* Exercise *
Can you rewrite the records below with each "value" changed to "figure" and everything else left as it is? Leave the pictures out of your answer.

• • • • • • •

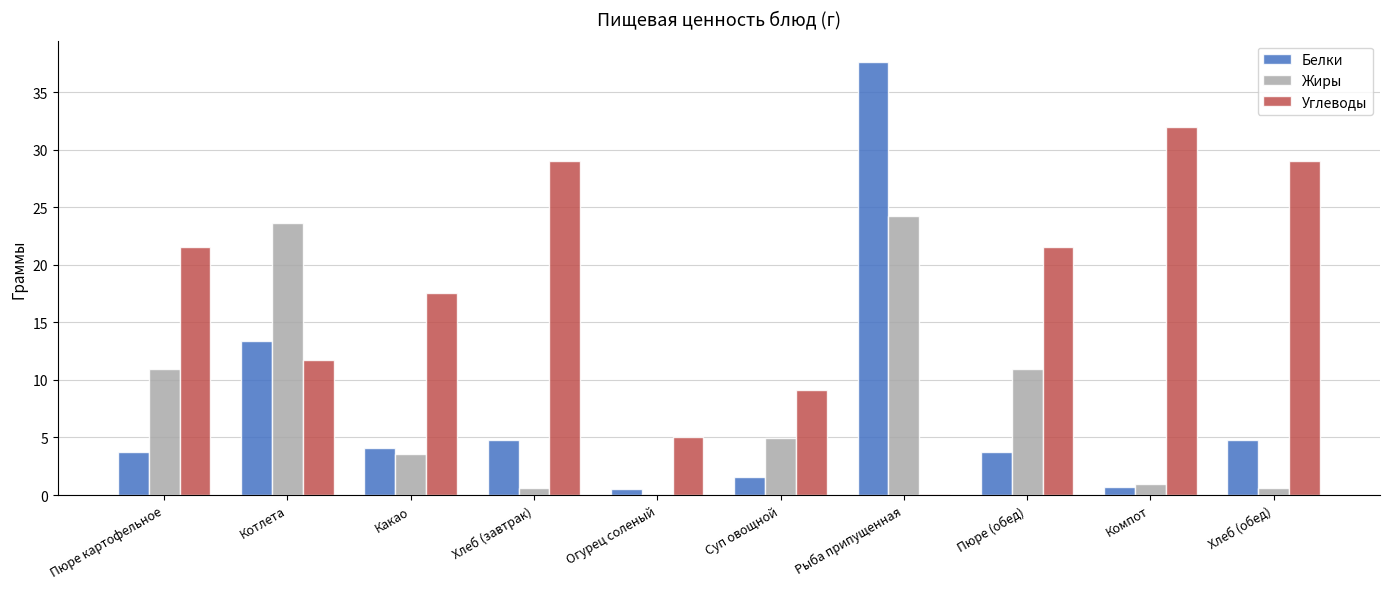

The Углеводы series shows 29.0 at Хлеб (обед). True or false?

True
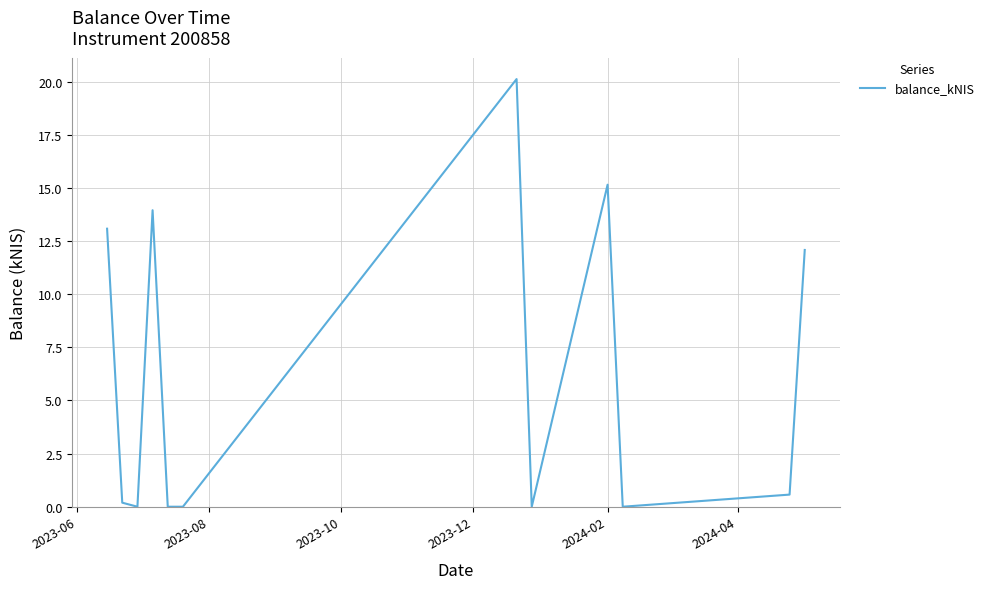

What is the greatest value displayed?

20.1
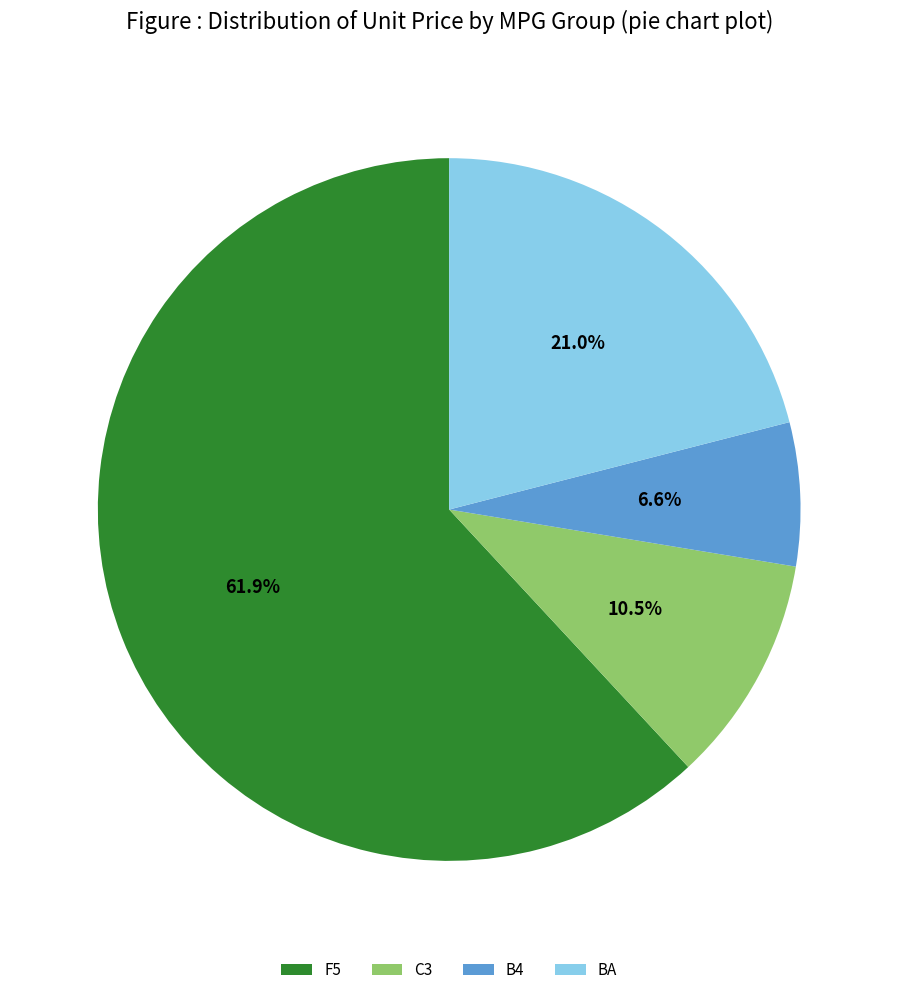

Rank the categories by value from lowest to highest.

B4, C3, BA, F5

• • • • • • •

* Exercise output *
The Углеводы series shows 29.0 at Хлеб (обед). True or false?

True

What is the greatest figure displayed?

20.1

Rank the categories by figure from lowest to highest.

B4, C3, BA, F5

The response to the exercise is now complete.